Table 3 The 68% Limits for the cosmological parameters and the cosmic opacity from SNIa+H(z)+R19

Finally, we compare our results with the most recent analyses performed to probe the cosmic opacity with the SNIa samples and H(z) data. From the above tables, one can find that no matter which parameterization of \(\tau (z)\) is used, a transparent universe is consistent well with the current observational data when prior (a) or (c) is used. This agrees well with the results obtained in [44], in which the authors have probed the cosmic opacity with JLA SNIa sample within the \(\Lambda \)CDM and wCDM models by setting \(M_{\mathrm{B}}\) to be free. This also agrees with the results given in [45] when reconstructing the function H(z) with no prior of \(H_0\) and with prior of \(H_0=67.74\pm 0.46\) km \(\mathrm {s}^{-1} \mathrm {Mpc}^{-1}\). When the prior of (b) is used in our analysis, \(\varepsilon =0\) falls within the \(2\sigma \) CL of the best fit. This, however, is different from the the result given in [45], in which it has been found that the observational data are compatible with a transparent universe only at \(3\sigma \) CL when the prior of \(H_0=73.24.\pm 1.74\) km \(\mathrm {s}^{-1}\, \mathrm {Mpc}^{-1}\) is used.

Fig. 4

The one-dimensional and two-dimensional marginalized distributions with \(1\sigma \) and \(2\sigma \) contours for the cosmological parameters and the cosmic opacity from SNIa+H(z)+P18

Table 4 The 68% Limits for the cosmological parameters and the cosmic opacity from SNIa+H(z)+P18

5 Conclusions

In the last few years, many works have been performed to probe the cosmic opacity by using the SNIa data and the measurements of Hubble parameter. And it has been found that the value of \(H_0\) affects the results significantly since there is a strong degeneracy between \(H_0\) and \(M_{\mathrm{B}}\) and the value of \(M_{\mathrm{B}}\) will influence the estimation of distance modulus dramatically [45]. In this paper, we therefore use the latest Pantheon SNIa sample and 31 H(z) data to probe the cosmic opacity by marginalizing the likelihood function of SNIa data over the pertinent nuisance parameter \({\mathcal {M}}\), a combination of \(M_{\mathrm{B}}\) and \(H_0\), with a flat prior. And three different priors on \(H_0\) are considered when the H(z) data is combined. The analysis is conducted within the \(\Lambda \)CDM and wCDM models with two parameterizations of the optical depth \(\tau (z)\), namely \(\tau (z)=2\varepsilon z\) and \(\tau (z)= (1+z)^{2\varepsilon }-1\). And the influence of spatial curvature on the constraint results is also investigated.

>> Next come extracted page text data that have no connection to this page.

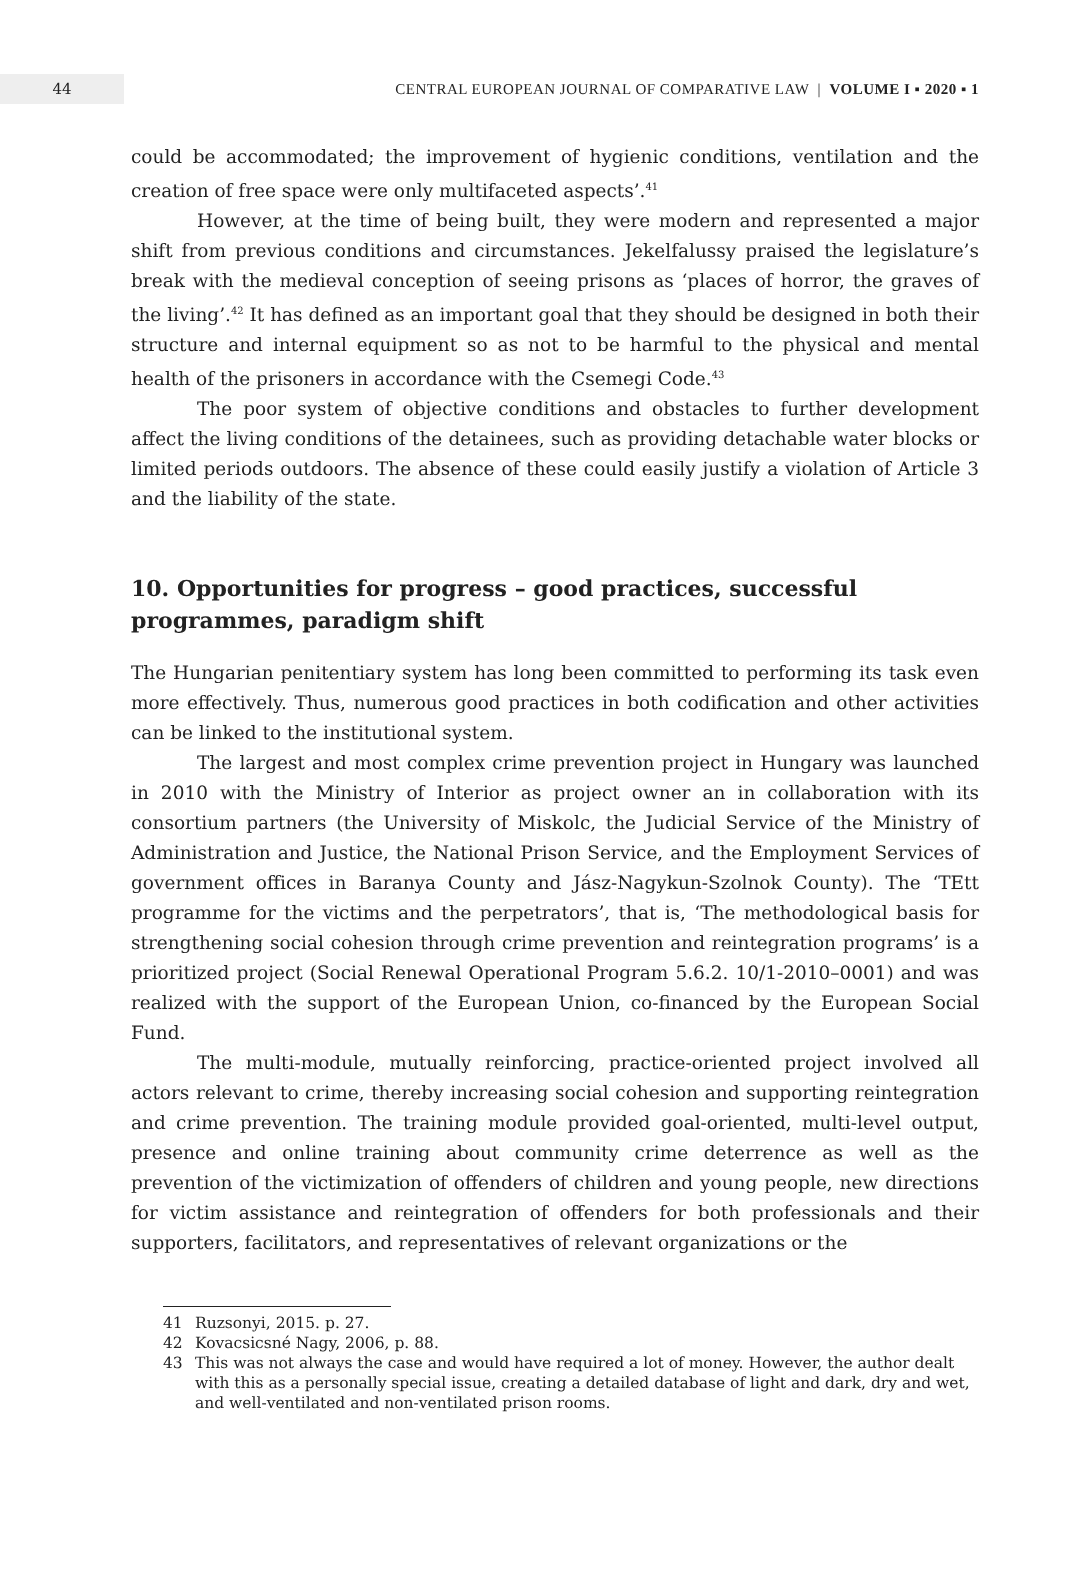44
CENTRAL EUROPEAN JOURNAL OF COMPARATIVE LAW | VOLUME I ▪ 2020 ▪ 1
could be accommodated; the improvement of hygienic conditions, ventilation and the creation of free space were only multifaceted aspects’.<sup>41</sup>
However, at the time of being built, they were modern and represented a major shift from previous conditions and circumstances. Jekelfalussy praised the legislature’s break with the medieval conception of seeing prisons as ‘places of horror, the graves of the living’.<sup>42</sup> It has defined as an important goal that they should be designed in both their structure and internal equipment so as not to be harmful to the physical and mental health of the prisoners in accordance with the Csemegi Code.<sup>43</sup>
The poor system of objective conditions and obstacles to further development affect the living conditions of the detainees, such as providing detachable water blocks or limited periods outdoors. The absence of these could easily justify a violation of Article 3 and the liability of the state.
10. Opportunities for progress – good practices, successful
programmes, paradigm shift
The Hungarian penitentiary system has long been committed to performing its task even more effectively. Thus, numerous good practices in both codification and other activities can be linked to the institutional system.
The largest and most complex crime prevention project in Hungary was launched in 2010 with the Ministry of Interior as project owner an in collaboration with its consortium partners (the University of Miskolc, the Judicial Service of the Ministry of Administration and Justice, the National Prison Service, and the Employment Services of government offices in Baranya County and Jász-Nagykun-Szolnok County). The ‘TEtt programme for the victims and the perpetrators’, that is, ‘The methodological basis for strengthening social cohesion through crime prevention and reintegration programs’ is a prioritized project (Social Renewal Operational Program 5.6.2. 10/1-2010–0001) and was realized with the support of the European Union, co-financed by the European Social Fund.
The multi-module, mutually reinforcing, practice-oriented project involved all actors relevant to crime, thereby increasing social cohesion and supporting reintegration and crime prevention. The training module provided goal-oriented, multi-level output, presence and online training about community crime deterrence as well as the prevention of the victimization of offenders of children and young people, new directions for victim assistance and reintegration of offenders for both professionals and their supporters, facilitators, and representatives of relevant organizations or the
41 Ruzsonyi, 2015. p. 27.
42 Kovacsicsné Nagy, 2006, p. 88.
43 This was not always the case and would have required a lot of money. However, the author dealt with this as a personally special issue, creating a detailed database of light and dark, dry and wet, and well-ventilated and non-ventilated prison rooms.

The results show that the Pantheon SNIa data alone supports a transparent universe. And when H(z) data is combined, the constraints on \(\varepsilon \) and \(\Omega _{\mathrm{M}}\) are sensitive to the prior of \(H_0\), while they are not sensitive to the fiducial cosmological models and parameterizations of \(\tau (z)\). In addition, the value of \(\varepsilon \) is very little dependent of \(\Omega _{\mathrm{K}}\). Moreover, a transparent universe is consistent with the current observational data within the 68% CL of the best fit when a flat \(H_0\) prior or the distance priors are used, but it is only within the 95% CL when the prior of \(H_0=74.03\pm 1.42\) km \(\mathrm {s}^{-1} \mathrm {Mpc}^{-1}\) is used.

Data Availability Statement

This manuscript has no associated data or the data will not be deposited. [Authors’ comment: The published work is theoretical and so no data should be deposited.]